Les anciens manuscrits arméniens sont recherchés par eux
dans tous les pays, achetés ou copiés, déposés
dans la bibliothèque de leur
couvent, déchiffrés, collationnés, et ensuite publiés
soigneusement. Les Mékhitaristes ont fortement contribué
à faire connaître aux Européens les richesses de leur
littérature ancienne, en publiant des ouvrages intéressants,
des traductions en latin, en italien,
et en français. Mais leur principal
but étant l'instruction et l'éducation de leurs compatriotes,
ils sont devenus, pour ainsi dire, les pères de la littérature
arménienne moderne; le plus grand mérite de cette littérature
consiste dans la pureté du langage, à peu près égale
à celle des meilleurs auteurs classiques de l'Arménie
ancienne, et en même temps dans l'appropriation du goût, des
idées, des termes scientifiques même des langues de l'Europe
à la leur.
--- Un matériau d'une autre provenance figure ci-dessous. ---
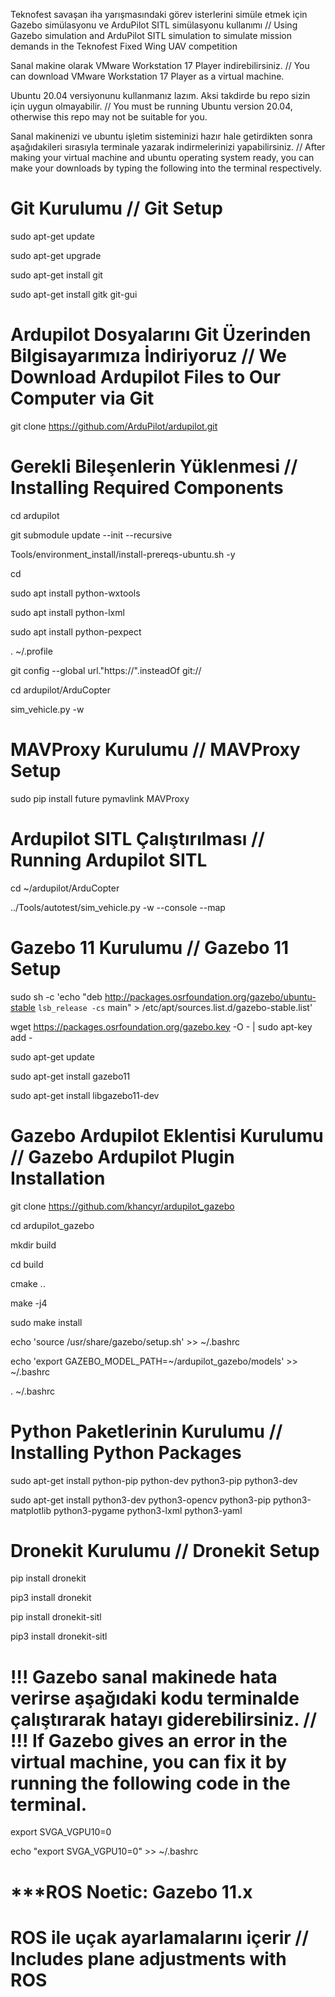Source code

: Teknofest savaşan iha yarışmasındaki görev isterlerini simüle etmek için Gazebo simülasyonu ve ArduPilot SITL simülasyonu kullanımı //
Using Gazebo simulation and ArduPilot SITL simulation to simulate mission demands in the Teknofest Fixed Wing UAV competition


Sanal makine olarak VMware Workstation 17 Player indirebilirsiniz. // You can download VMware Workstation 17 Player as a virtual machine. 

Ubuntu 20.04 versiyonunu kullanmanız lazım. Aksi takdirde bu repo sizin için uygun olmayabilir.  //  You must be running Ubuntu version 20.04, otherwise this repo may not be suitable for you.


Sanal makinenizi ve ubuntu işletim sisteminizi hazır hale getirdikten sonra aşağıdakileri sırasıyla terminale yazarak indirmelerinizi yapabilirsiniz.   // After making your virtual machine and ubuntu operating system ready, you can make your downloads by typing the following into the terminal respectively.

# Git Kurulumu  //  Git Setup

sudo apt-get update

sudo apt-get upgrade


sudo apt-get install git

sudo apt-get install gitk git-gui


# Ardupilot Dosyalarını Git Üzerinden Bilgisayarımıza İndiriyoruz  //  We Download Ardupilot Files to Our Computer via Git

git clone https://github.com/ArduPilot/ardupilot.git


# Gerekli Bileşenlerin Yüklenmesi  //  Installing Required Components 

cd ardupilot



git submodule update --init --recursive



Tools/environment_install/install-prereqs-ubuntu.sh -y



cd



sudo apt install python-wxtools



sudo apt install python-lxml



sudo apt install python-pexpect



. ~/.profile




git config --global url."https://".insteadOf git://




cd ardupilot/ArduCopter



sim_vehicle.py -w





# MAVProxy Kurulumu  //  MAVProxy Setup


sudo pip install future pymavlink MAVProxy


# Ardupilot SITL Çalıştırılması  //  Running Ardupilot SITL

cd ~/ardupilot/ArduCopter


../Tools/autotest/sim_vehicle.py -w --console --map


# Gazebo 11 Kurulumu  //  Gazebo 11 Setup


sudo sh -c 'echo "deb http://packages.osrfoundation.org/gazebo/ubuntu-stable `lsb_release -cs` main" > /etc/apt/sources.list.d/gazebo-stable.list'




wget https://packages.osrfoundation.org/gazebo.key -O - | sudo apt-key add -



sudo apt-get update


sudo apt-get install gazebo11


sudo apt-get install libgazebo11-dev




# Gazebo Ardupilot Eklentisi Kurulumu  //  Gazebo Ardupilot Plugin Installation

git clone https://github.com/khancyr/ardupilot_gazebo



cd ardupilot_gazebo



mkdir build


cd build


cmake ..


make -j4


sudo make install




echo 'source /usr/share/gazebo/setup.sh' >> ~/.bashrc


echo 'export GAZEBO_MODEL_PATH=~/ardupilot_gazebo/models' >> ~/.bashrc



. ~/.bashrc




# Python Paketlerinin Kurulumu  //  Installing Python Packages


sudo apt-get install python-pip python-dev python3-pip python3-dev



sudo apt-get install python3-dev python3-opencv python3-pip python3-matplotlib python3-pygame python3-lxml python3-yaml



# Dronekit Kurulumu  //  Dronekit Setup

pip install dronekit


pip3 install dronekit


pip install dronekit-sitl


pip3 install dronekit-sitl



# !!! Gazebo sanal makinede hata verirse aşağıdaki kodu terminalde çalıştırarak hatayı giderebilirsiniz.  //  !!! If Gazebo gives an error in the virtual machine, you can fix it by running the following code in the terminal.

export SVGA_VGPU10=0


echo "export SVGA_VGPU10=0" >> ~/.bashrc


# ***ROS Noetic: Gazebo 11.x
# ROS ile uçak ayarlamalarını içerir  //  Includes plane adjustments with ROS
Enfin, c'est par l'impulsion et le bon exemple des Mékhitaristes
que la nation arménienne possédait à la fin du XIXe
siècle des imprimeries dans presque toutes les villes où
il y avait des Arméniens assez riches et assez éclairés;
des journaux littéraires et politiques en arménien paraissaeint
à cette époque à Venise ,
à Vienne ,
à Smyrne (Izmir), à Constantinople (Istanbul) ,
à Tiflis (Tbilissi), à Calcutta .
Parmi les Mékhitaristes nous citerons
: le P. Michel Tchamchian, dont l'Histoire d'Arménie résume
tous les travaux des historiens précédents jusqu'en 1784
; le P. Indjidjian, auteur d'une Géographie de l'Arménie
ancienne et moderne, et d'un recueil de mémoires intéressants
sous la titre d'Antiquités de l'Arménie; Zobrab et
J.-B. Aucher, traducteurs de la Chronique d'Eusèbe.